The intention of this page is to put together the Observability Signal Guidelines which will provide the required visibility into the systems without hurting the cost aspect of the solution.
Three basic observability signals that any application emits are:
- Metrics,
- Traces and
- Logs
The general question is – When to emit what signal?
The answer lies in the intent behind the signal being emitted. What do you intend to measure with the Observability signal that you are emitting?
Below is a rule of thumb which can help answer this.
Rule of thumb:
Metrics:
If you want to measure anything as count , metrics is the best way to do it. Any question that starts as “How many ….” – metrics are a good choice.

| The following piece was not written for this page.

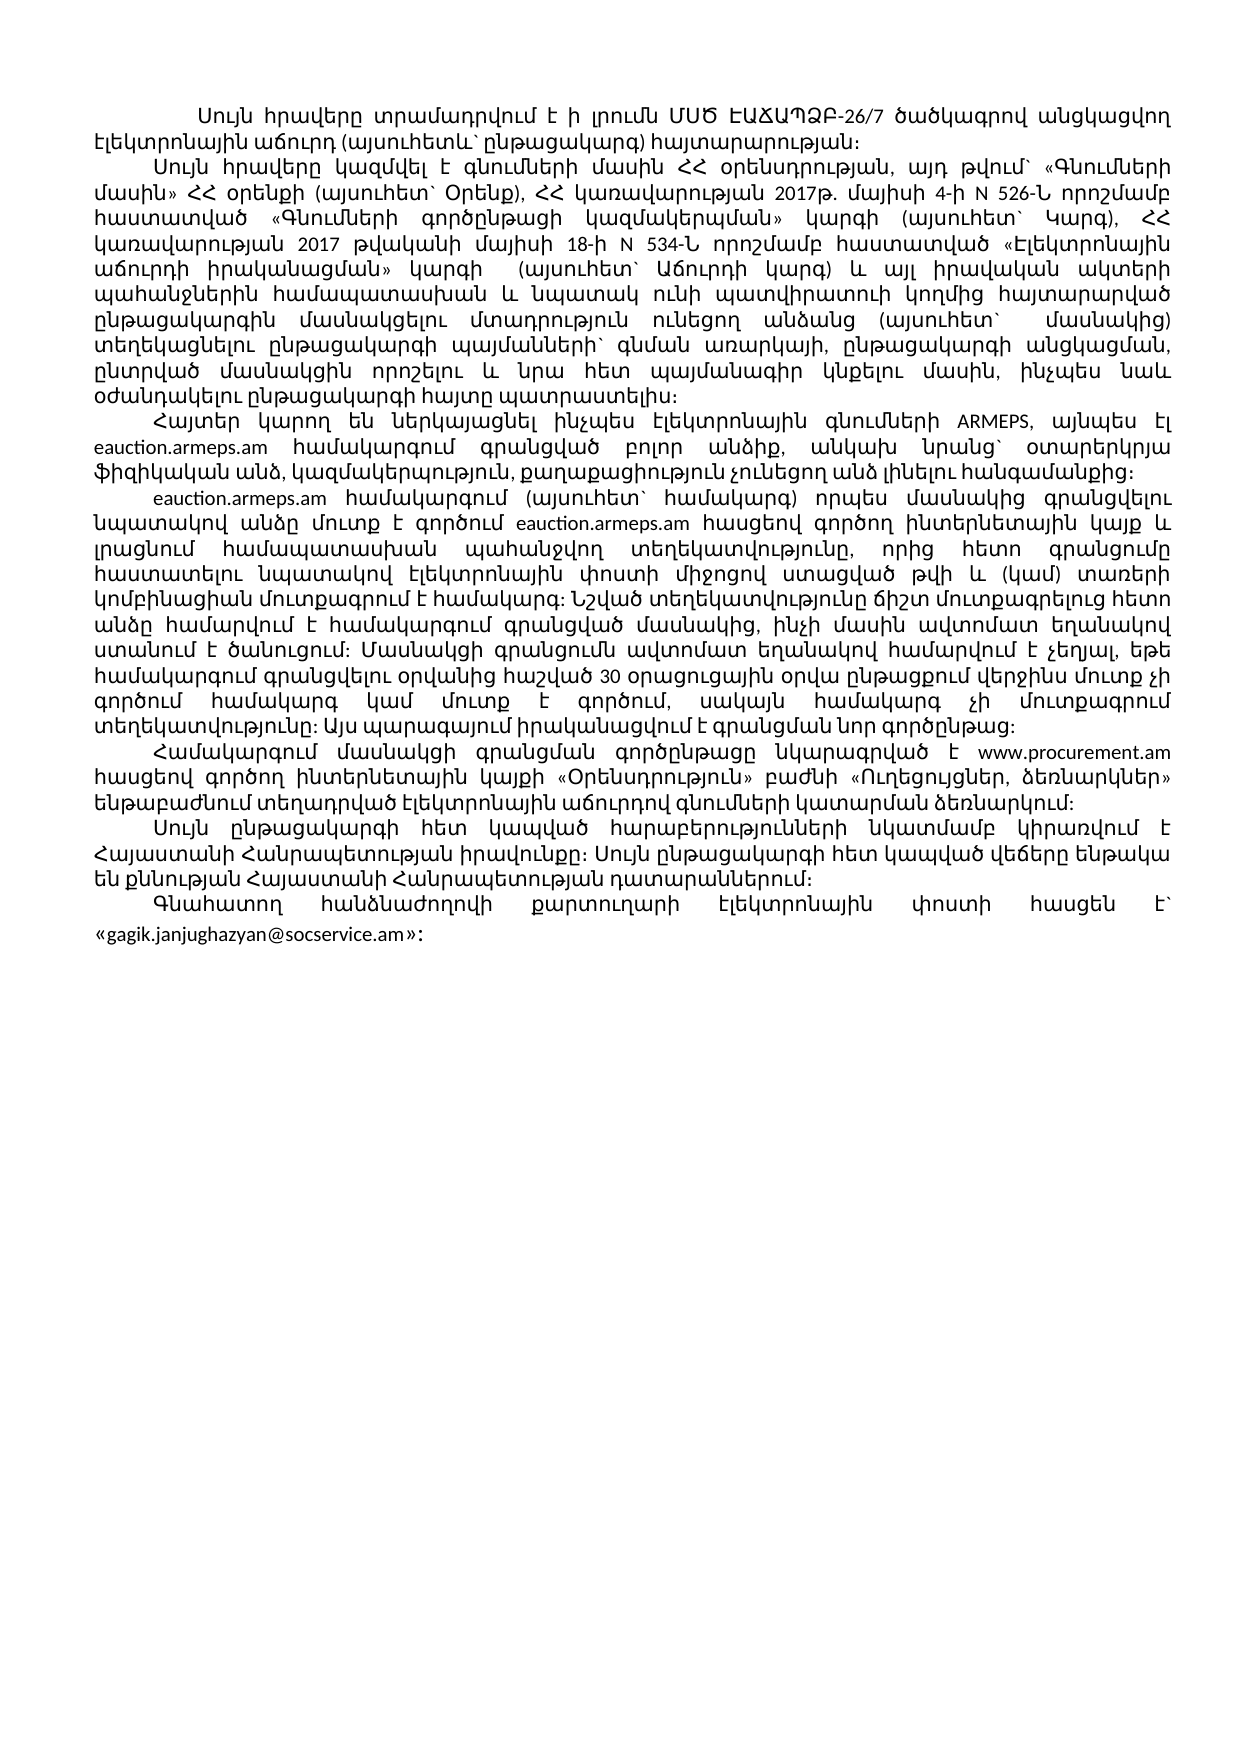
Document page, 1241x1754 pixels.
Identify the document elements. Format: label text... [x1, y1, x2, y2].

- some example measure could be :
- number of documents process
- throughput of an application
- number of errors
- kafka lag for a topic
Note: Please be careful of not including high cardinality tags on metrics.
Traces:
If you want to measure anything as an element of time, it should be a trace signal.
- some examples:
- end to end time of a document through an app (trace)
- time taken by a part of transaction (span)
- anything that needs high cardinality tags
Note: Traces are sampled. But sampling is not a bad thing. With time as a unit of measure in traces/span, trace will show when something is slow, but might miss the peak (max) values by a small margin.
Below Graph shows that sampling will not miss indicating the slowness seen in latencies.

Logs:
If you want to emit signals of high cardinality and don’t want it sampled, logs are your friends. The definition of high cardinality could be documentId, gcid etc, where we are measuring things at the smallest entity.
- some example:
- time taken for processing per request-id
- tracking the flow path of a request with attributes like request-id, attachment types etc.
Logs have a few advantages as observability signals:
- with custom-sdk (or Otel-sdk), you can emit logs with least boiler plate code.
- with logs being structured via an sdk, there is scope for building post processors on top of logs
- AI capabilities are planned on top of logs, if they are emitted via an sdk.
Emitting logs is debug mode for a long duration of time is not the definition of high-cardinality and should be avoided.
Below is a summary table on when to emit what Observability signal:
| Signal | When to use? | Retention |
|---|---|---|
| Metric | On measuring count signal | Long (few months) |
| Trace | On measuring time signal | Short (few weeks) |
| Log | On measuring high cardinality and non-sampled signal | Super short (few days) |
If you notice closely, as the attributes on an O11y-signal increases (tags/metadata associated with a signal), it becomes more useful when getting to know the state of the system. But also, at the same time, it increases the cost of that O11y-signal.
So, it is a natural effect that retention of an O11y-signal decreases as the cardinality of its metadata increase.
This has magically worked well as it doesn’t compromise on context of a O11y-signal (attributes/tags etc), at the same time takes care of cost aspect.